Despite our use of a national sample on quality of care for patients with and without mental disorders, there are limitations to this study that warrant consideration. First, the cross-sectional nature of the analyses preclude us from examining trends in quality of care over time or causal effects of diagnosis on quality of care. Second, EPRP may have excluded some patients with SMI, as those who were exclusively seen within the VA homeless outreach or mental health work therapy programs were not included in the EPRP sample. Nonetheless, excluding these individuals may have led to an underestimation in the gaps in quality of care for VA patients with SMI. In addition, we were unable to control for clinical factors that might influence care-seeking in persons with SMI, including current psychiatric symptoms, or factors that might influence access to medical services, such as the organizational features of general medical services in mental health clinics. The exact location of service for which quality of care was ascertained (e.g., within mental health versus general medical clinics) was unavailable in the EPRP dataset, and hence, we were unable to determine whether quality varied by treatment setting. Nonetheless, we feel that for quality to improve for veterans with SMI, an overall facility-level quality measure is necessary in order to hold all providers at that facility accountable for improving quality of care for veterans with mental disorders, regardless of the location of their care. Finally, the focus on VA patients may potentially limit the generalizability of our findings.

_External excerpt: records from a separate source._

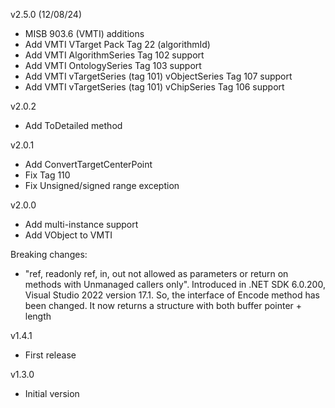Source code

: v2.5.0 (12/08/24)
- MISB 903.6 (VMTI) additions
- Add VMTI VTarget Pack Tag 22 (algorithmId) 
- Add VMTI AlgorithmSeries Tag 102 support 
- Add VMTI OntologySeries Tag 103 support 
- Add VMTI vTargetSeries (tag 101) vObjectSeries Tag 107 support 
- Add VMTI vTargetSeries (tag 101) vChipSeries Tag 106 support 

v2.0.2
- Add ToDetailed method

v2.0.1
- Add ConvertTargetCenterPoint
- Fix Tag 110
- Fix Unsigned/signed range exception


v2.0.0
- Add multi-instance support
- Add VObject to VMTI

Breaking changes:
- "ref, readonly ref, in, out not allowed as parameters or return on methods with Unmanaged callers only". Introduced in .NET SDK 6.0.200, Visual Studio 2022 version 17.1. So, the interface of Encode method has been changed. It now returns a structure with both buffer pointer + length


v1.4.1
- First release

v1.3.0
- Initial version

Overall, our results suggest that the quality of care for CVD-related chronic conditions is suboptimal among patients with SMI, particularly for care involving contacts with medical specialists. Providers and healthcare leaders should consider efforts to improve access and continuity of medical treatment for persons with SMI. Promising treatment models that have been found to be effective within the VA setting include co-location of general medical providers in mental health clinics34 and the Chronic Care Model adapted to address medical care self-management for persons with chronic mental illness.35 The VA’s national infrastructure and electronic medical record system can facilitate the further dissemination of these treatment models across a wider range of VA facilities. Outside the VA, additional efforts are needed to address the administrative and financial separation of mental health and physical health care in order to improve integration of care for persons with SMI. State-level efforts (i.e., Medicaid) to allow for reimbursement of medical services in mental healthcare settings and behavioral management of CVD risk show promise in facilitating access to medical care for vulnerable persons with mental disorders. Still, the stigma of mental illness is a common barrier across VA and non-VA settings, and can especially lead to delays in medical care-seeking and follow-up for persons with SMI. Efforts to address the stigma barrier include improved education of general medical providers in managing patients with SMI, coupled with additional education for patients on managing CVD risk.